进一步,所述嗜酸乳杆菌LA18的rDNA序列如SEQ ID NO:1所示。
本发明的目的之二采用如下技术方案实现:
上述的肠源性益生菌株的应用,所述肠源性益生菌株用于制备抑制致病菌的微生物态制剂。
本发明的目的之三采用如下技术方案实现:
上述的肠源性益生菌株的培养方法,包括以下步骤:
1)取健康成年猪小肠段部分,取部分内容物装入含有无菌生理盐水的三角瓶中,水浴振荡后,将水浴后的液体采用梯度稀释的方式涂布于含有猪胆盐和碳酸钙的选择性培养基的表面,进行培养;
2)在含有步骤1)的选择培养基的平板上挑取菌落呈乳黄色至乳白色、表面有凸起、湿润无褶皱、有明显溶钙圈的特异菌种,选取革兰氏染色为阳性的杆菌,并重复划线于MRS固体培养基,培养,得到纯化菌株,再将纯化菌株点殖于含有金黄色葡萄球菌作为检菌的平板中进行对峙培养,挑取明显具有透明圈的菌株进行摇瓶发酵复筛,并采用琼脂扩散法检测摇瓶发酵上清液的抑菌性能,选取抑菌圈直径最大的菌株;
3)将步骤2)选取的菌株进行ARTP诱变选育,结合96孔板初筛、摇瓶发酵复筛选取抑菌性能更佳的菌株,再进行热稳定性测试、酸碱度稳定性测试和蛋白酶稳定性测试,筛选得到同时具备温度、酸碱以及蛋白酶稳定性的优良突变菌株LA18,并对优良突变菌株LA18进行分子鉴定及遗传稳定性的考察,最终获得肠源性益生菌株嗜酸乳杆菌LA18并进行保藏。
进一步,步骤1)中,所述健康成年猪小肠段指的十二指肠、空肠、回肠各部分,分别选择长5~6cm的部分,剪断后两端分别用灭菌棉绳扎紧,并立即存放于冰盒中,0.5~1小时内进行菌种分离工作,具体操作为:在无菌环境中将各肠段内容物挤出,称取5~6g的肠道内容物,加入含有50mL无菌生理盐水中;在70~80℃下水浴5~10min,采用无菌生理盐水进行10倍梯度稀释;所述选择性培养基为在MRS培养基的基础上,额外加入猪胆盐和碳酸钙的培养基。
其中,MRS培养基的具体包括: K2HPO4 2.0 g,无水乙酸钠 5.0 g,酵母粉 5.0 g,MgSO4 0.5 g,牛肉膏 10.0g,柠檬酸铵 2.0 g,胰蛋白胨 10.0g,葡萄糖20.0 g,硫酸镁0.2g,硫酸锰0.05g,吐温80 10.0 g,蒸馏水 1000 mL,额外每100mL培养基同时加入0.5g的猪胆盐和3.0g的碳酸钙,pH值6.4±0.2,将上述成分混合后在121 ℃灭菌 15 min制备得到选择性培养基。

数据:
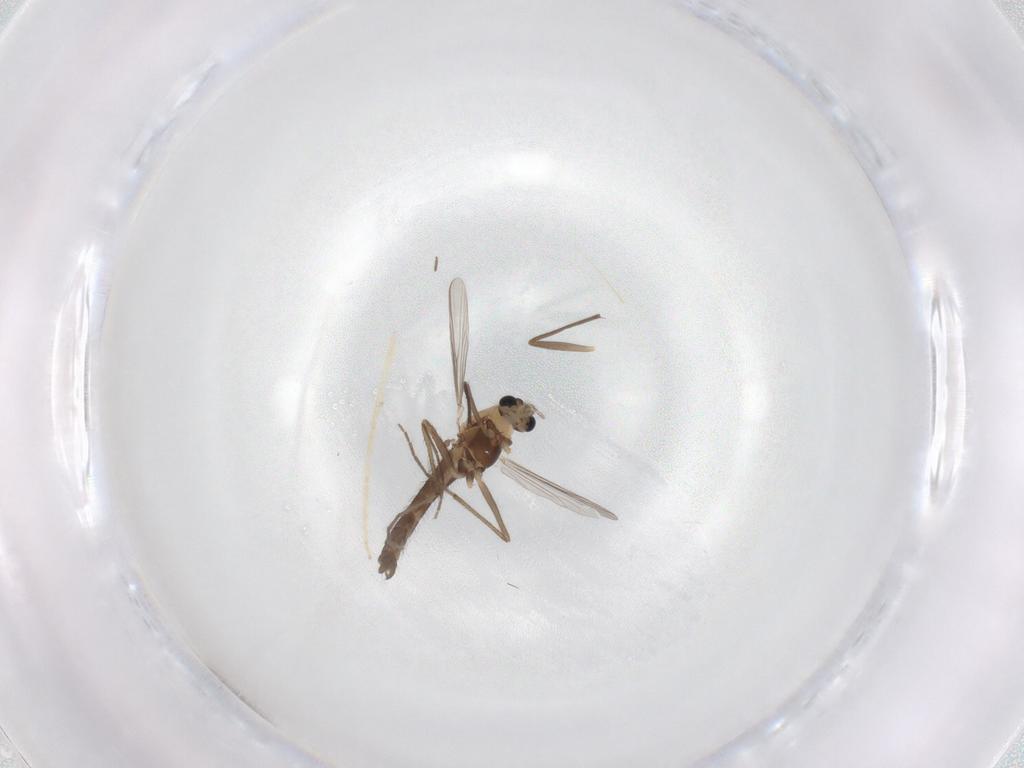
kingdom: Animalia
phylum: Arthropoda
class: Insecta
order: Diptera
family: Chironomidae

...

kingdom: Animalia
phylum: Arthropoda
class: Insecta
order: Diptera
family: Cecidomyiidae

...

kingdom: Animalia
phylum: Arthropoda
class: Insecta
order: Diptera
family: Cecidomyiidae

本题任务 1:
根据摘录文本，选择性培养基每100mL额外加入多少猪胆盐？
本题任务 2:
逐字抄录摘录文本中以含有"进一步,所述嗜酸乳杆菌LA18的rDNA序列如SEQ ID NO:1所示。"的词语开头、以"加入猪胆盐和碳酸钙的培养基。"结尾的那一部分。
请只依据摘录文本作答，不参考数据。

最终答案 1:
0.5g

最终答案 2:
进一步,所述嗜酸乳杆菌LA18的rDNA序列如SEQ ID NO:1所示。
本发明的目的之二采用如下技术方案实现:
上述的肠源性益生菌株的应用,所述肠源性益生菌株用于制备抑制致病菌的微生物态制剂。
本发明的目的之三采用如下技术方案实现:
上述的肠源性益生菌株的培养方法,包括以下步骤:
1)取健康成年猪小肠段部分,取部分内容物装入含有无菌生理盐水的三角瓶中,水浴振荡后,将水浴后的液体采用梯度稀释的方式涂布于含有猪胆盐和碳酸钙的选择性培养基的表面,进行培养;
2)在含有步骤1)的选择培养基的平板上挑取菌落呈乳黄色至乳白色、表面有凸起、湿润无褶皱、有明显溶钙圈的特异菌种,选取革兰氏染色为阳性的杆菌,并重复划线于MRS固体培养基,培养,得到纯化菌株,再将纯化菌株点殖于含有金黄色葡萄球菌作为检菌的平板中进行对峙培养,挑取明显具有透明圈的菌株进行摇瓶发酵复筛,并采用琼脂扩散法检测摇瓶发酵上清液的抑菌性能,选取抑菌圈直径最大的菌株;
3)将步骤2)选取的菌株进行ARTP诱变选育,结合96孔板初筛、摇瓶发酵复筛选取抑菌性能更佳的菌株,再进行热稳定性测试、酸碱度稳定性测试和蛋白酶稳定性测试,筛选得到同时具备温度、酸碱以及蛋白酶稳定性的优良突变菌株LA18,并对优良突变菌株LA18进行分子鉴定及遗传稳定性的考察,最终获得肠源性益生菌株嗜酸乳杆菌LA18并进行保藏。
进一步,步骤1)中,所述健康成年猪小肠段指的十二指肠、空肠、回肠各部分,分别选择长5~6cm的部分,剪断后两端分别用灭菌棉绳扎紧,并立即存放于冰盒中,0.5~1小时内进行菌种分离工作,具体操作为:在无菌环境中将各肠段内容物挤出,称取5~6g的肠道内容物,加入含有50mL无菌生理盐水中;在70~80℃下水浴5~10min,采用无菌生理盐水进行10倍梯度稀释;所述选择性培养基为在MRS培养基的基础上,额外加入猪胆盐和碳酸钙的培养基。